In situ immunostaining for p24 antigen
Infected cells were fixed with cold (−20°C) methanol:acetone (1:1), washed with PBS then immunostained for p24 using mouse anti-HIV-1 p24 monoclonal antibodies EVA365 and 366 (NIBSC, UK) (1:50) or anti-SIV p27 monoclonal antibodies (1:500) (to detect SIV infected cells), as previously described . Infected cells were blue (regarded as foci of infection (FFU/ml)) and quantitated by light microscopy.
First round Alu-PCR
DNA was extracted at various time points after infection with the QIAamp DNA Blood Mini Kit (QIAGEN). Integrated HIV-1 DNA was measured by nested PCR, as previously described .
qPCR for HIV-1 DNA
The isolated DNA was subjected to qPCR to determine the number of early (negative strand strong stop DNA, -sssDNA), RU5 and late (gag) transcripts, normalised for cell number by genomic GAPDH as previously described .

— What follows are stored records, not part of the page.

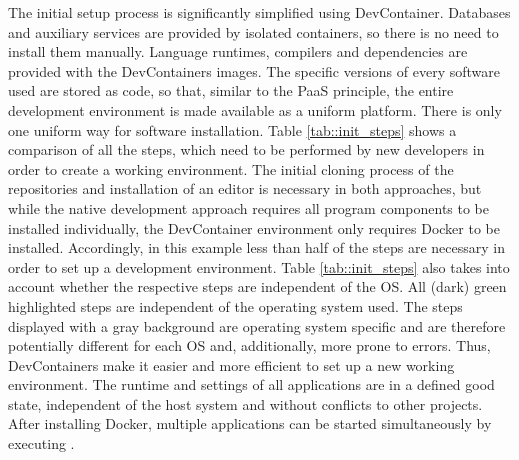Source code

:         The initial setup process is significantly simplified using DevContainer. Databases and auxiliary services are provided by isolated containers, so there is no need to install them manually. Language runtimes, compilers and dependencies are provided with the DevContainers images. The specific versions of every software used are stored as code, so that, similar to the \ac{PaaS} principle, the entire development environment is made available as a uniform platform. There is only one uniform way for software installation.\newline
        Table \ref{tab::init_steps} shows a comparison of all the steps, which need to be performed by new developers in order to create a working environment. The initial cloning process of the repositories and installation of an editor is necessary in both approaches, but while the native development approach requires all program components to be installed individually, the DevContainer environment only requires Docker to be installed. Accordingly, in this example less than half of the steps are necessary in order to set up a development environment. Table \ref{tab::init_steps} also takes into account whether the respective steps are independent of the \acl{OS}. All (dark) green highlighted steps are independent of the operating system used. The steps displayed with a gray background are operating system specific and are therefore potentially different for each \ac{OS} and, additionally, more prone to errors.\newline
        Thus, DevContainers make it easier and more efficient to set up a new working environment. The runtime and settings of all applications are in a defined good state, independent of the host system and without conflicts to other projects. After installing Docker, multiple applications can be started simultaneously by executing .
        

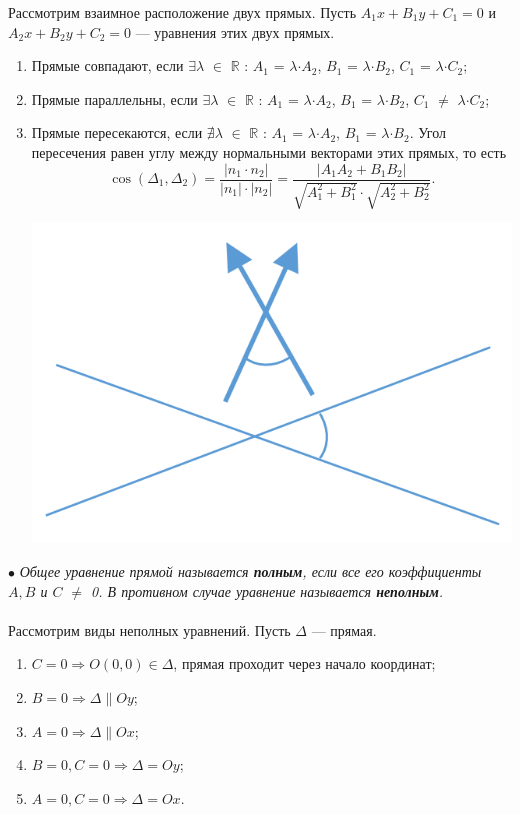 Рассмотрим взаимное расположение двух прямых. Пусть $A_1 x + B_1 y + C_1 = 0$ и $A_2 x + B_2 y + C_2 = 0$ --- уравнения этих двух прямых.
\begin{enumerate}
	\item Прямые совпадают, если $\exists$$\lambda$ $\in$ $\mathbb{R}$ : $A_1$ = $\lambda$$\cdot$$A_2$, $B_1$ = $\lambda$$\cdot$$B_2$, $C_1$ = $\lambda$$\cdot$$C_2$;
	\item Прямые параллельны, если $\exists$$\lambda$ $\in$ $\mathbb{R}$ : $A_1$ = $\lambda$$\cdot$$A_2$, $B_1$ = $\lambda$$\cdot$$B_2$, $C_1$ $\not=$ $\lambda$$\cdot$$C_2$;
	\item Прямые пересекаются, если $\nexists$$\lambda$ $\in$ $\mathbb{R}$ : $A_1$ = $\lambda$$\cdot$$A_2$, $B_1$ = $\lambda$$\cdot$$B_2$. Угол пересечения равен углу между нормальными векторами этих прямых, то есть$$\cos(\Delta_1, \Delta_2) = \dfrac{|n_1\cdot n_2|}{|n_1| \cdot |n_2|} = \dfrac{|A_1 A_2 + B_1 B_2|}{\sqrt{A_1^2 + B_1^2} \cdot \sqrt{A_2^2 + B_2^2}}.$$
	\begin{center}\includegraphics[scale=0.4]{images/corn3_1.png}\end{center}
\end{enumerate}
$\bullet$ \textit{Общее уравнение прямой называется \textbf{полным}, если все его коэффициенты $A, B$ и $C$ $\not=$ 0. В противном случае уравнение называется \textbf{неполным}.} \\\\
Рассмотрим виды неполных уравнений. Пусть $\Delta$ --- прямая.
\begin{enumerate}
	\item $C = 0 \Rightarrow O(0,0) \in \Delta$, прямая проходит через начало координат;
	\item $B = 0 \Rightarrow \Delta \parallel Oy$;
	\item $A = 0 \Rightarrow \Delta \parallel Ox$;
	\item $B = 0, C= 0 \Rightarrow \Delta = Oy$;
	\item $A = 0, C= 0 \Rightarrow \Delta = Ox$.
\end{enumerate}
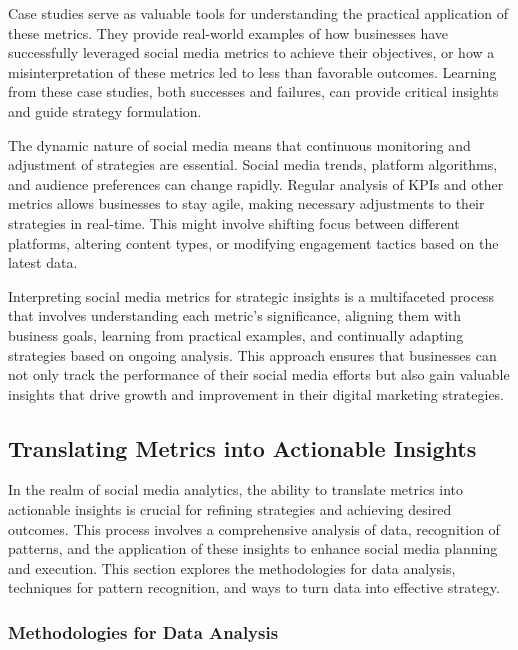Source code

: \documentclass[
]{book}
\begin{document}
Case studies serve as valuable tools for understanding the practical application of these metrics. They provide real-world examples of how businesses have successfully leveraged social media metrics to achieve their objectives, or how a misinterpretation of these metrics led to less than favorable outcomes. Learning from these case studies, both successes and failures, can provide critical insights and guide strategy formulation.

The dynamic nature of social media means that continuous monitoring and adjustment of strategies are essential. Social media trends, platform algorithms, and audience preferences can change rapidly. Regular analysis of KPIs and other metrics allows businesses to stay agile, making necessary adjustments to their strategies in real-time. This might involve shifting focus between different platforms, altering content types, or modifying engagement tactics based on the latest data.

Interpreting social media metrics for strategic insights is a multifaceted process that involves understanding each metric's significance, aligning them with business goals, learning from practical examples, and continually adapting strategies based on ongoing analysis. This approach ensures that businesses can not only track the performance of their social media efforts but also gain valuable insights that drive growth and improvement in their digital marketing strategies.

\hypertarget{translating-metrics-into-actionable-insights}{%
\subsection*{Translating Metrics into Actionable Insights}\label{translating-metrics-into-actionable-insights}}

In the realm of social media analytics, the ability to translate metrics into actionable insights is crucial for refining strategies and achieving desired outcomes. This process involves a comprehensive analysis of data, recognition of patterns, and the application of these insights to enhance social media planning and execution. This section explores the methodologies for data analysis, techniques for pattern recognition, and ways to turn data into effective strategy.

\hypertarget{methodologies-for-data-analysis}{%
\subsubsection*{Methodologies for Data Analysis}\label{methodologies-for-data-analysis}}
\end{document}
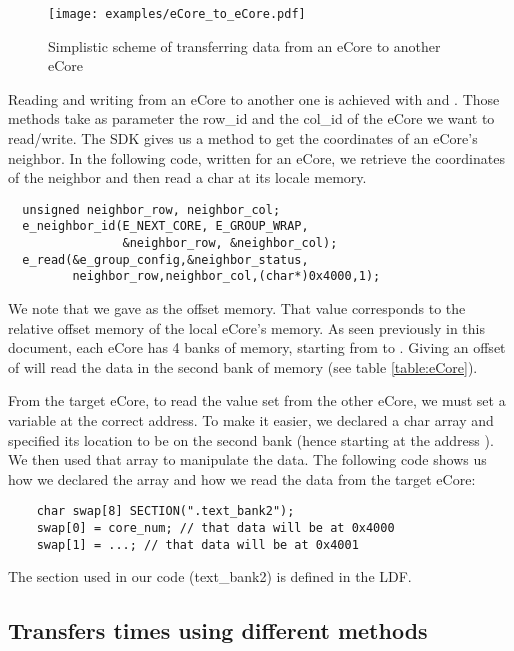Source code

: \begin{figure}[h!]
\centering
\texttt{[image: examples/eCore\_to\_eCore.pdf]}
\caption{Simplistic scheme of transferring data from an \gls{eCore} to another \gls{eCore}}
\label{fig eCore to eCore}
\end{figure}

Reading and writing from an \gls{eCore} to another one is achieved with  and . Those methods take as parameter the row\_id and the col\_id of the \gls{eCore} we want to read/write. The \gls{SDK} gives us a method to get the coordinates of an \gls{eCore}'s neighbor. In the following code, written for an \gls{eCore}, we retrieve the coordinates of the neighbor and then read a char at its locale memory.

\begin{lstlisting}
  unsigned neighbor_row, neighbor_col;
  e_neighbor_id(E_NEXT_CORE, E_GROUP_WRAP, 
                &neighbor_row, &neighbor_col);
  e_read(&e_group_config,&neighbor_status,
         neighbor_row,neighbor_col,(char*)0x4000,1);
\end{lstlisting}

We note that we gave  as the offset memory. That value corresponds to the relative offset memory of the local \gls{eCore}'s memory. As seen previously in this document, each \gls{eCore} has 4 banks of memory, starting from  to . Giving an offset of  will read the data in the second bank of memory (see table \ref{table:eCore}).

From the target \gls{eCore}, to read the value set from the other \gls{eCore}, we must set a variable at the correct address. To make it easier, we declared a char array and specified its location to be on the second bank (hence starting at the address ). We then used that array to manipulate the data. The following code shows us how we declared the array and how we read the data from the target \gls{eCore}:

\begin{lstlisting}
	char swap[8] SECTION(".text_bank2");
	swap[0] = core_num; // that data will be at 0x4000
	swap[1] = ...; // that data will be at 0x4001
\end{lstlisting}

The section used in our code (text\_bank2) is defined in the \gls{LDF}.

\subsection{Transfers times using different methods}

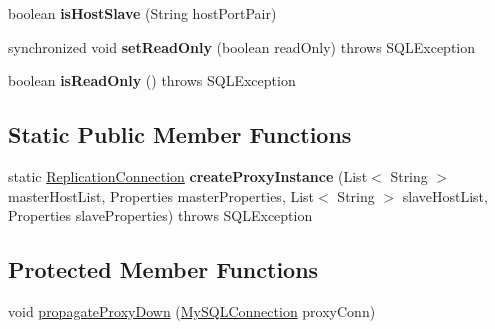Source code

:\begin{DoxyCompactItemize}
\item 
\mbox{\label{classcom_1_1mysql_1_1jdbc_1_1_replication_connection_proxy_ae0536c45c9b502ac2bf261582ef1e4b1}} 
boolean {\bfseries is\+Host\+Slave} (String host\+Port\+Pair)
\item 
\mbox{\label{classcom_1_1mysql_1_1jdbc_1_1_replication_connection_proxy_ab1eaa5cf0757b8d87a1d6d16d8c6cdea}} 
synchronized void {\bfseries set\+Read\+Only} (boolean read\+Only)  throws S\+Q\+L\+Exception 
\item 
\mbox{\label{classcom_1_1mysql_1_1jdbc_1_1_replication_connection_proxy_ae6b2d35f024720e606d26a19867650cb}} 
boolean {\bfseries is\+Read\+Only} ()  throws S\+Q\+L\+Exception 
\end{DoxyCompactItemize}
\subsection*{Static Public Member Functions}
\begin{DoxyCompactItemize}
\item 
\mbox{\label{classcom_1_1mysql_1_1jdbc_1_1_replication_connection_proxy_a718450466c78bfa46c790442afa425c5}} 
static \mbox{\hyperlink{interfacecom_1_1mysql_1_1jdbc_1_1_replication_connection}{Replication\+Connection}} {\bfseries create\+Proxy\+Instance} (List$<$ String $>$ master\+Host\+List, Properties master\+Properties, List$<$ String $>$ slave\+Host\+List, Properties slave\+Properties)  throws S\+Q\+L\+Exception 
\end{DoxyCompactItemize}
\subsection*{Protected Member Functions}
\begin{DoxyCompactItemize}
\item 
void \mbox{\hyperlink{classcom_1_1mysql_1_1jdbc_1_1_replication_connection_proxy_a87e8d96ac3318b83e27d47dcf813c500}{propagate\+Proxy\+Down}} (\mbox{\hyperlink{interfacecom_1_1mysql_1_1jdbc_1_1_my_s_q_l_connection}{My\+S\+Q\+L\+Connection}} proxy\+Conn)
\end{DoxyCompactItemize}
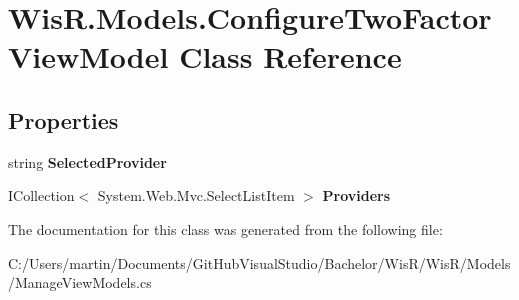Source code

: \hypertarget{class_wis_r_1_1_models_1_1_configure_two_factor_view_model}{}\section{Wis\+R.\+Models.\+Configure\+Two\+Factor\+View\+Model Class Reference}
\label{class_wis_r_1_1_models_1_1_configure_two_factor_view_model}
\subsection*{Properties}
\begin{DoxyCompactItemize}
\item 
\hypertarget{class_wis_r_1_1_models_1_1_configure_two_factor_view_model_a027d8301f94c259a6bb6a3b6318ca353}{}string {\bfseries Selected\+Provider}\label{class_wis_r_1_1_models_1_1_configure_two_factor_view_model_a027d8301f94c259a6bb6a3b6318ca353}

\item 
\hypertarget{class_wis_r_1_1_models_1_1_configure_two_factor_view_model_a5a0e1494800b3460e24b1bd5aca35ca8}{}I\+Collection$<$ System.\+Web.\+Mvc.\+Select\+List\+Item $>$ {\bfseries Providers}\label{class_wis_r_1_1_models_1_1_configure_two_factor_view_model_a5a0e1494800b3460e24b1bd5aca35ca8}

\end{DoxyCompactItemize}


The documentation for this class was generated from the following file\+:\begin{DoxyCompactItemize}
\item 
C\+:/\+Users/martin/\+Documents/\+Git\+Hub\+Visual\+Studio/\+Bachelor/\+Wis\+R/\+Wis\+R/\+Models/Manage\+View\+Models.\+cs\end{DoxyCompactItemize}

cDNA synthesis and mRNA analysis
Total HeLa-CD4 RNA was extracted using an RNeasy Plant Mini Kit (QIAGEN) and cDNA was synthesised with Superscript III First Strand Synthesis System (Invitrogen), according to manufacturer’s instructions. The cDNA produced was subjected to qPCR as previously described . Primer sequences used to determine REAF mRNA levels are available upon request.